On 23 October 2012 11:22, Joolee <mailscanner at joolee.nl> wrote:

> Compare the e-mail the customer received (the source code, not the view)
> and the original archive file.
> You might post both versions to the mailing list after stripping personal
> information.
>
>
> On 23 October 2012 11:21, Budi Febrianto <bfebrian.milis at gmail.com> wrote:
>
>> Dear all,
>>
>> I have the archive file that user received it as blank email.
>> Is there anything that I can do with it? test it? debug?
>>
>> Best Regards
>>
>>
>> On Thu, Oct 11, 2012 at 10:25 AM, Budi Febrianto <
>> bfebrian.milis at gmail.com> wrote:
>>
>>> Dear Martin,
>>>
>>> Already activated the archive facility.
>>> How to proper way to inject and debug mailscanner/sendmail?
>>>
>>> This is what I did, and maybe I did it wrong.

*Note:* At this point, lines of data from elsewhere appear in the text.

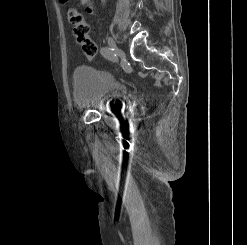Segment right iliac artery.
Masks as SVG:
<instances>
[{"instance_id": "right-iliac-artery-1", "label": "right iliac artery", "mask_w": 247, "mask_h": 245, "mask_svg": "<svg viewBox=\"0 0 247 245\" xmlns=\"http://www.w3.org/2000/svg\"><path fill=\"white\" fill-rule=\"evenodd\" d=\"M101 54L108 59L109 57H117L116 53L114 52L113 49L111 48H107V47H103L101 48Z\"/></svg>"}]
</instances>
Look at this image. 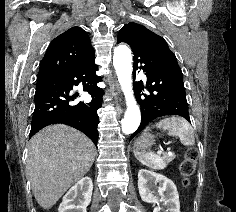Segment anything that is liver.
Listing matches in <instances>:
<instances>
[{
	"label": "liver",
	"mask_w": 236,
	"mask_h": 212,
	"mask_svg": "<svg viewBox=\"0 0 236 212\" xmlns=\"http://www.w3.org/2000/svg\"><path fill=\"white\" fill-rule=\"evenodd\" d=\"M96 155L93 142L67 125L45 127L30 140L27 175L37 203L50 209L81 180Z\"/></svg>",
	"instance_id": "liver-1"
}]
</instances>
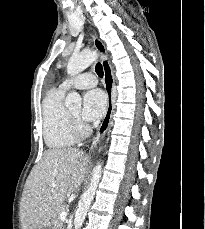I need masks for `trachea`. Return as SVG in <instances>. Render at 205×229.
<instances>
[{
	"mask_svg": "<svg viewBox=\"0 0 205 229\" xmlns=\"http://www.w3.org/2000/svg\"><path fill=\"white\" fill-rule=\"evenodd\" d=\"M95 71H96L97 75H98L100 78L103 77L104 72H103V67H102L101 63H97V64H96Z\"/></svg>",
	"mask_w": 205,
	"mask_h": 229,
	"instance_id": "trachea-1",
	"label": "trachea"
}]
</instances>
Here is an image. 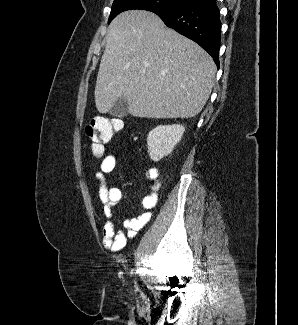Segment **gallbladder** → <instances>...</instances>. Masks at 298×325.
Listing matches in <instances>:
<instances>
[{"mask_svg": "<svg viewBox=\"0 0 298 325\" xmlns=\"http://www.w3.org/2000/svg\"><path fill=\"white\" fill-rule=\"evenodd\" d=\"M110 114L112 116H117V118H122V116H127L129 114L128 110V100L120 96L118 100H115V104L110 108Z\"/></svg>", "mask_w": 298, "mask_h": 325, "instance_id": "1", "label": "gallbladder"}]
</instances>
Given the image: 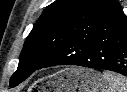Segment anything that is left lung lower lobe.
Instances as JSON below:
<instances>
[{"instance_id":"1","label":"left lung lower lobe","mask_w":127,"mask_h":92,"mask_svg":"<svg viewBox=\"0 0 127 92\" xmlns=\"http://www.w3.org/2000/svg\"><path fill=\"white\" fill-rule=\"evenodd\" d=\"M56 65L106 69L127 76V17L122 9L75 35L41 68Z\"/></svg>"}]
</instances>
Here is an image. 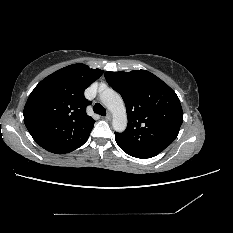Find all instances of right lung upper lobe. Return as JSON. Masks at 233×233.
Instances as JSON below:
<instances>
[{"mask_svg": "<svg viewBox=\"0 0 233 233\" xmlns=\"http://www.w3.org/2000/svg\"><path fill=\"white\" fill-rule=\"evenodd\" d=\"M100 69L73 64L43 79L24 107V123L42 148L56 154L69 153L83 145L95 120L88 116L91 104L84 90L102 75Z\"/></svg>", "mask_w": 233, "mask_h": 233, "instance_id": "1", "label": "right lung upper lobe"}]
</instances>
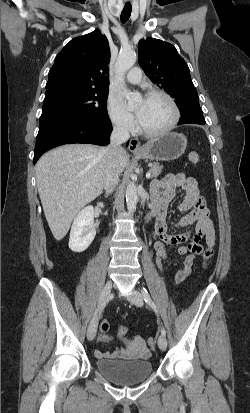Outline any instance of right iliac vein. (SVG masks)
I'll return each instance as SVG.
<instances>
[{"label": "right iliac vein", "mask_w": 250, "mask_h": 413, "mask_svg": "<svg viewBox=\"0 0 250 413\" xmlns=\"http://www.w3.org/2000/svg\"><path fill=\"white\" fill-rule=\"evenodd\" d=\"M111 290H112V283L110 281H108L101 294H100V298H99V304H98V311L101 312V310L104 308V306L107 304V302L109 301V298L111 296ZM97 324H98V316H95L89 327L87 330V338L92 341L94 340L95 336H96V331H97Z\"/></svg>", "instance_id": "63e3f726"}]
</instances>
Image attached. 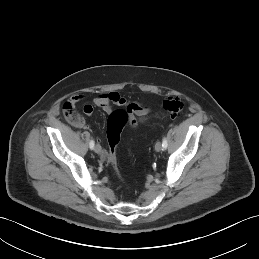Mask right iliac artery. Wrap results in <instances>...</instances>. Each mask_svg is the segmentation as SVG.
Returning <instances> with one entry per match:
<instances>
[{"instance_id":"right-iliac-artery-1","label":"right iliac artery","mask_w":259,"mask_h":259,"mask_svg":"<svg viewBox=\"0 0 259 259\" xmlns=\"http://www.w3.org/2000/svg\"><path fill=\"white\" fill-rule=\"evenodd\" d=\"M94 145H95V144H94V141L91 140L90 143H89L90 148L93 149V148H94Z\"/></svg>"}]
</instances>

>>> shutdown the mailscanner
>>> copy the archive from /var/spool/MailScanner/archive/(date) to
>>> /var/spool/mqeue
>>> run mailscanner with --debug
>>>
>>> Mailscanner run, and than stop, with some error related with mailwatch
>>> about commit, but nothing else
>>>
>>> Best Regards
>>>
>>>
>>> On Tue, Oct 9, 2012 at 1:31 AM, Martin Hepworth <maxsec at gmail.com>wrote:
>>>
>>>> Doubt it, unless the antivirus on the Domino server did something to
>>>> it, all Mailwatch does is log the information.
>>>>
>>>> Can you replay messages at all - ie do you use  the archive facility so
>>>> you can inject the message again while running in debug mode?
>>>>
>>>>
>>>>
>>>> --
>>>> Martin Hepworth, CISSP
>>>> Oxford, UK
>>>>
>>>>
>>>> On 8 October 2012 18:05, Budi Febrianto <bfebrian.milis at gmail.com>wrote:
>>>>
>>>>> Dear Martin,
>>>>>
>>>>> This happen not always with big emails, many big emails still
>>>>> delivered without any problems.
>>>>>
>>>>> This problem appears to be random, but often.
>>>>>
>>>>> The next host is the mail server, which is Lotus Domino 8.5.
>>>>>
>>>>> Is it possible that the anti virus or mailwatch somehow altered the
>>>>> mail format?
>>>>>
>>>>> Best regards
>>>>> On Oct 8, 2012 11:39 PM, "Martin Hepworth" <maxsec at gmail.com> wrote:
>>>>>
>>>>>> Is this consistent with large emails above the spam checks size limit?
>>>>>>
>>>>>> If it is, you could run a test in debug mode of a large email to see
>>>>>> what's going flakey.
>>>>>>
>>>>>> I presume the next host down the line (192.168.10.17) is handling
>>>>>> this OK?
>>>>>>
>>>>>>
>>>>>> --
>>>>>> Martin Hepworth, CISSP
>>>>>> Oxford, UK
>>>>>>
>>>>>>
>>>>>> On 8 October 2012 16:27, Budi Febrianto <bfebrian.milis at gmail.com>wrote:
>>>>>>
>>>>>>> Dear Martin,
>>>>>>>
>>>>>>> Thank you for the reply, but I don't see something strange in the
>>>>>>> maillog
>>>>>>>
>>>>>>> [root at spam log]# cat maillog.1 | grep q917UfQF014676
>>>>>>> Oct  1 14:30:58 spam sendmail[14676]: q917UfQF014676: from=<
>>>>>>> cory.margaret at abc.com>, size=340562, class=0, nrcpts=1, msgid=<
>>>>>>> E430C752C711024D996D49014F27FD10A78D9B at MT-XC-02-CB.abc.com>,
>>>>>>> proto=ESMTP, daemon=MTA, relay=ln-static-202-77-100-39.link.net.id
>>>>>>> [202.77.100.39] (may be forged)
>>>>>>> Oct  1 14:30:58 spam sendmail[14676]: q917UfQF014676: to=<
>>>>>>> amiws at xyz.co.id>, delay=00:00:11, mailer=smtp, pri=370562,
>>>>>>> stat=queued
>>>>>>> Oct  1 14:30:59 spam MailScanner[13678]: Message q917UfQF014676 from
>>>>>>> 202.77.100.39 (cory.margaret at abc.com) to xyz.co.id is too big for
>>>>>>> spam checks (341198 > 200000 bytes)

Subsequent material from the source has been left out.